• **TASK ITEM**: Down to the last line, repeat the records exactly.

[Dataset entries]
━━━━━━━━━━━━━━━━
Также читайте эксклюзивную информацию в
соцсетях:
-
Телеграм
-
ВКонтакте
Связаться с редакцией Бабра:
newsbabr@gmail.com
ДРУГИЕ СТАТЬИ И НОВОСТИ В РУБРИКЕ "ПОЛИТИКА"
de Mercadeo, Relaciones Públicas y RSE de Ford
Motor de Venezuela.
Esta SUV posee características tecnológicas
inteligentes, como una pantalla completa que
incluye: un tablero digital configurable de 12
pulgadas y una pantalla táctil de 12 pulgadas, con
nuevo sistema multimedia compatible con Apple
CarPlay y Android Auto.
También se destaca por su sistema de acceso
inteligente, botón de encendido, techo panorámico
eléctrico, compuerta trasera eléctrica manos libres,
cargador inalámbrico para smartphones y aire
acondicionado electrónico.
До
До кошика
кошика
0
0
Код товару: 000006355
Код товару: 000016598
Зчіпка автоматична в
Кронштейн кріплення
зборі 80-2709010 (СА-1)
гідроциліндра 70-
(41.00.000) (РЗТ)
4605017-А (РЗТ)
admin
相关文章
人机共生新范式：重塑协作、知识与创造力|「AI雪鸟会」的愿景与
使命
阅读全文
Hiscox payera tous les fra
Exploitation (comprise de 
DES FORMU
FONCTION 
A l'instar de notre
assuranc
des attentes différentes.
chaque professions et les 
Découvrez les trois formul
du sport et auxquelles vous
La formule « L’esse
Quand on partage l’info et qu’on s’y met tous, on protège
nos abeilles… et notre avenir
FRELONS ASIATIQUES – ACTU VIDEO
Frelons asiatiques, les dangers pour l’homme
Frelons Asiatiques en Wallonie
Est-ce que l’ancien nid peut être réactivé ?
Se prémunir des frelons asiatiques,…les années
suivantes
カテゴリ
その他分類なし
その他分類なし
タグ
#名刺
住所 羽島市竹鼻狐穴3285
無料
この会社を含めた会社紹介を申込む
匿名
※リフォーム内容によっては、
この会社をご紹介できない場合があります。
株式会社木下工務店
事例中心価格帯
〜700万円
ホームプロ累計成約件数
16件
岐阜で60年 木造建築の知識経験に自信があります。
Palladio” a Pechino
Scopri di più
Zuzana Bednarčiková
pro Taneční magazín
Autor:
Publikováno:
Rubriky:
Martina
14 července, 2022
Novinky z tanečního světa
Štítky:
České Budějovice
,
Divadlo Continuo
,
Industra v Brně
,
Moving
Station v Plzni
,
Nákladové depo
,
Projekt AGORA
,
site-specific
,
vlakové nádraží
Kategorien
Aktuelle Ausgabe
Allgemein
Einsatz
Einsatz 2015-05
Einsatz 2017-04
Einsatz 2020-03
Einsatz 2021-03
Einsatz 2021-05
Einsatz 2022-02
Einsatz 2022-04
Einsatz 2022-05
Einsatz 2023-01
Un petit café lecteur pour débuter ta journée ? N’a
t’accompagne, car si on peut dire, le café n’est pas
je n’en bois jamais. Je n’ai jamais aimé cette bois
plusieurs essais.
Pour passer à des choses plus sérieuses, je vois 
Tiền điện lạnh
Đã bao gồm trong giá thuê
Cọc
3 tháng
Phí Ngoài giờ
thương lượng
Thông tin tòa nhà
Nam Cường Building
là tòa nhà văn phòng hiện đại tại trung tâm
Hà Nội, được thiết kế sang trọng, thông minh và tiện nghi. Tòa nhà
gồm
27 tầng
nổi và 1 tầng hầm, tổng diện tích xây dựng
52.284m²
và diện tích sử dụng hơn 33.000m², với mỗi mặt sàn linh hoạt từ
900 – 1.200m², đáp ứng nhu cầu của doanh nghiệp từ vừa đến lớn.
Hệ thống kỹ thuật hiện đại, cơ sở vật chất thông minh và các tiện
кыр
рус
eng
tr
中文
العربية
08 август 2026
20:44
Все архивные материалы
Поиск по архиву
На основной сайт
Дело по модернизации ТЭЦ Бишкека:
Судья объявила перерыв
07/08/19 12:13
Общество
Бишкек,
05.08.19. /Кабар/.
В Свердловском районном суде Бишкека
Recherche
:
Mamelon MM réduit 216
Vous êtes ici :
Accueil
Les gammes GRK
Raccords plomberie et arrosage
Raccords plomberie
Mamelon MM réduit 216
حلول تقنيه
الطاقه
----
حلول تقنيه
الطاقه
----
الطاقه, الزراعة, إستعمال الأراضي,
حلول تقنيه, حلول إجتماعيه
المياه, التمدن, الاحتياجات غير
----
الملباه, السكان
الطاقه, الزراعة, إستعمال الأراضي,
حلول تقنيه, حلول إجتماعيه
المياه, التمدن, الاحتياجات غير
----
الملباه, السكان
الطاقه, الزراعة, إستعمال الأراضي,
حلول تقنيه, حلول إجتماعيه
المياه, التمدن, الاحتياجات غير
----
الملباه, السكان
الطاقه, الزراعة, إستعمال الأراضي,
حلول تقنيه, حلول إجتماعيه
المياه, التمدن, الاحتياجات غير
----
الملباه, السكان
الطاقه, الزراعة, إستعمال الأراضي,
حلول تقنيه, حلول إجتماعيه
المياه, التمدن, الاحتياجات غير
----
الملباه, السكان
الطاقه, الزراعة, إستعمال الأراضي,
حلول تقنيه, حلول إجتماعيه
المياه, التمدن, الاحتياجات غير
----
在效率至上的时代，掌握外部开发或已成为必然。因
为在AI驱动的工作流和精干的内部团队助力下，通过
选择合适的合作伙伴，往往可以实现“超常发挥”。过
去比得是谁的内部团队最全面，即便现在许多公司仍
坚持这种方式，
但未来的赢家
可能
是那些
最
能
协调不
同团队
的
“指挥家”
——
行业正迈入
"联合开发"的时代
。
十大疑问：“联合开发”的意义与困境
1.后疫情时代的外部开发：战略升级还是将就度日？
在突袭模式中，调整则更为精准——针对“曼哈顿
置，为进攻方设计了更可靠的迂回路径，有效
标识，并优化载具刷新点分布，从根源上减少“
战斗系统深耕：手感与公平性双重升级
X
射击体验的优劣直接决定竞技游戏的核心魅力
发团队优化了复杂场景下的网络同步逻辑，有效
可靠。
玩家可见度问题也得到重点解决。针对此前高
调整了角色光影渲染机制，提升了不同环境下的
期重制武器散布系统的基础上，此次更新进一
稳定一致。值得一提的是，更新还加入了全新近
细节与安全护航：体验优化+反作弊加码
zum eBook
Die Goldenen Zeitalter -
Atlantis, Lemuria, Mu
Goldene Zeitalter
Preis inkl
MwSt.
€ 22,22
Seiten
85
━━━━━━━━━━━━━━━━
• **ANSWER SPACE**:
Также читайте эксклюзивную информацию в
соцсетях:
-
Телеграм
-
ВКонтакте
Связаться с редакцией Бабра:
newsbabr@gmail.com
ДРУГИЕ СТАТЬИ И НОВОСТИ В РУБРИКЕ "ПОЛИТИКА"
de Mercadeo, Relaciones Públicas y RSE de Ford
Motor de Venezuela.
Esta SUV posee características tecnológicas
inteligentes, como una pantalla completa que
incluye: un tablero digital configurable de 12
pulgadas y una pantalla táctil de 12 pulgadas, con
nuevo sistema multimedia compatible con Apple
CarPlay y Android Auto.
También se destaca por su sistema de acceso
inteligente, botón de encendido, techo panorámico
eléctrico, compuerta trasera eléctrica manos libres,
cargador inalámbrico para smartphones y aire
acondicionado electrónico.
До
До кошика
кошика
0
0
Код товару: 000006355
Код товару: 000016598
Зчіпка автоматична в
Кронштейн кріплення
зборі 80-2709010 (СА-1)
гідроциліндра 70-
(41.00.000) (РЗТ)
4605017-А (РЗТ)
admin
相关文章
人机共生新范式：重塑协作、知识与创造力|「AI雪鸟会」的愿景与
使命
阅读全文
Hiscox payera tous les fra
Exploitation (comprise de 
DES FORMU
FONCTION 
A l'instar de notre
assuranc
des attentes différentes.
chaque professions et les 
Découvrez les trois formul
du sport et auxquelles vous
La formule « L’esse
Quand on partage l’info et qu’on s’y met tous, on protège
nos abeilles… et notre avenir
FRELONS ASIATIQUES – ACTU VIDEO
Frelons asiatiques, les dangers pour l’homme
Frelons Asiatiques en Wallonie
Est-ce que l’ancien nid peut être réactivé ?
Se prémunir des frelons asiatiques,…les années
suivantes
カテゴリ
その他分類なし
その他分類なし
タグ
#名刺
住所 羽島市竹鼻狐穴3285
無料
この会社を含めた会社紹介を申込む
匿名
※リフォーム内容によっては、
この会社をご紹介できない場合があります。
株式会社木下工務店
事例中心価格帯
〜700万円
ホームプロ累計成約件数
16件
岐阜で60年 木造建築の知識経験に自信があります。
Palladio” a Pechino
Scopri di più
Zuzana Bednarčiková
pro Taneční magazín
Autor:
Publikováno:
Rubriky:
Martina
14 července, 2022
Novinky z tanečního světa
Štítky:
České Budějovice
,
Divadlo Continuo
,
Industra v Brně
,
Moving
Station v Plzni
,
Nákladové depo
,
Projekt AGORA
,
site-specific
,
vlakové nádraží
Kategorien
Aktuelle Ausgabe
Allgemein
Einsatz
Einsatz 2015-05
Einsatz 2017-04
Einsatz 2020-03
Einsatz 2021-03
Einsatz 2021-05
Einsatz 2022-02
Einsatz 2022-04
Einsatz 2022-05
Einsatz 2023-01
Un petit café lecteur pour débuter ta journée ? N’a
t’accompagne, car si on peut dire, le café n’est pas
je n’en bois jamais. Je n’ai jamais aimé cette bois
plusieurs essais.
Pour passer à des choses plus sérieuses, je vois 
Tiền điện lạnh
Đã bao gồm trong giá thuê
Cọc
3 tháng
Phí Ngoài giờ
thương lượng
Thông tin tòa nhà
Nam Cường Building
là tòa nhà văn phòng hiện đại tại trung tâm
Hà Nội, được thiết kế sang trọng, thông minh và tiện nghi. Tòa nhà
gồm
27 tầng
nổi và 1 tầng hầm, tổng diện tích xây dựng
52.284m²
và diện tích sử dụng hơn 33.000m², với mỗi mặt sàn linh hoạt từ
900 – 1.200m², đáp ứng nhu cầu của doanh nghiệp từ vừa đến lớn.
Hệ thống kỹ thuật hiện đại, cơ sở vật chất thông minh và các tiện
кыр
рус
eng
tr
中文
العربية
08 август 2026
20:44
Все архивные материалы
Поиск по архиву
На основной сайт
Дело по модернизации ТЭЦ Бишкека:
Судья объявила перерыв
07/08/19 12:13
Общество
Бишкек,
05.08.19. /Кабар/.
В Свердловском районном суде Бишкека
Recherche
:
Mamelon MM réduit 216
Vous êtes ici :
Accueil
Les gammes GRK
Raccords plomberie et arrosage
Raccords plomberie
Mamelon MM réduit 216
حلول تقنيه
الطاقه
----
حلول تقنيه
الطاقه
----
الطاقه, الزراعة, إستعمال الأراضي,
حلول تقنيه, حلول إجتماعيه
المياه, التمدن, الاحتياجات غير
----
الملباه, السكان
الطاقه, الزراعة, إستعمال الأراضي,
حلول تقنيه, حلول إجتماعيه
المياه, التمدن, الاحتياجات غير
----
الملباه, السكان
الطاقه, الزراعة, إستعمال الأراضي,
حلول تقنيه, حلول إجتماعيه
المياه, التمدن, الاحتياجات غير
----
الملباه, السكان
الطاقه, الزراعة, إستعمال الأراضي,
حلول تقنيه, حلول إجتماعيه
المياه, التمدن, الاحتياجات غير
----
الملباه, السكان
الطاقه, الزراعة, إستعمال الأراضي,
حلول تقنيه, حلول إجتماعيه
المياه, التمدن, الاحتياجات غير
----
الملباه, السكان
الطاقه, الزراعة, إستعمال الأراضي,
حلول تقنيه, حلول إجتماعيه
المياه, التمدن, الاحتياجات غير
----
在效率至上的时代，掌握外部开发或已成为必然。因
为在AI驱动的工作流和精干的内部团队助力下，通过
选择合适的合作伙伴，往往可以实现“超常发挥”。过
去比得是谁的内部团队最全面，即便现在许多公司仍
坚持这种方式，
但未来的赢家
可能
是那些
最
能
协调不
同团队
的
“指挥家”
——
行业正迈入
"联合开发"的时代
。
十大疑问：“联合开发”的意义与困境
1.后疫情时代的外部开发：战略升级还是将就度日？
在突袭模式中，调整则更为精准——针对“曼哈顿
置，为进攻方设计了更可靠的迂回路径，有效
标识，并优化载具刷新点分布，从根源上减少“
战斗系统深耕：手感与公平性双重升级
X
射击体验的优劣直接决定竞技游戏的核心魅力
发团队优化了复杂场景下的网络同步逻辑，有效
可靠。
玩家可见度问题也得到重点解决。针对此前高
调整了角色光影渲染机制，提升了不同环境下的
期重制武器散布系统的基础上，此次更新进一
稳定一致。值得一提的是，更新还加入了全新近
细节与安全护航：体验优化+反作弊加码
zum eBook
Die Goldenen Zeitalter -
Atlantis, Lemuria, Mu
Goldene Zeitalter
Preis inkl
MwSt.
€ 22,22
Seiten
85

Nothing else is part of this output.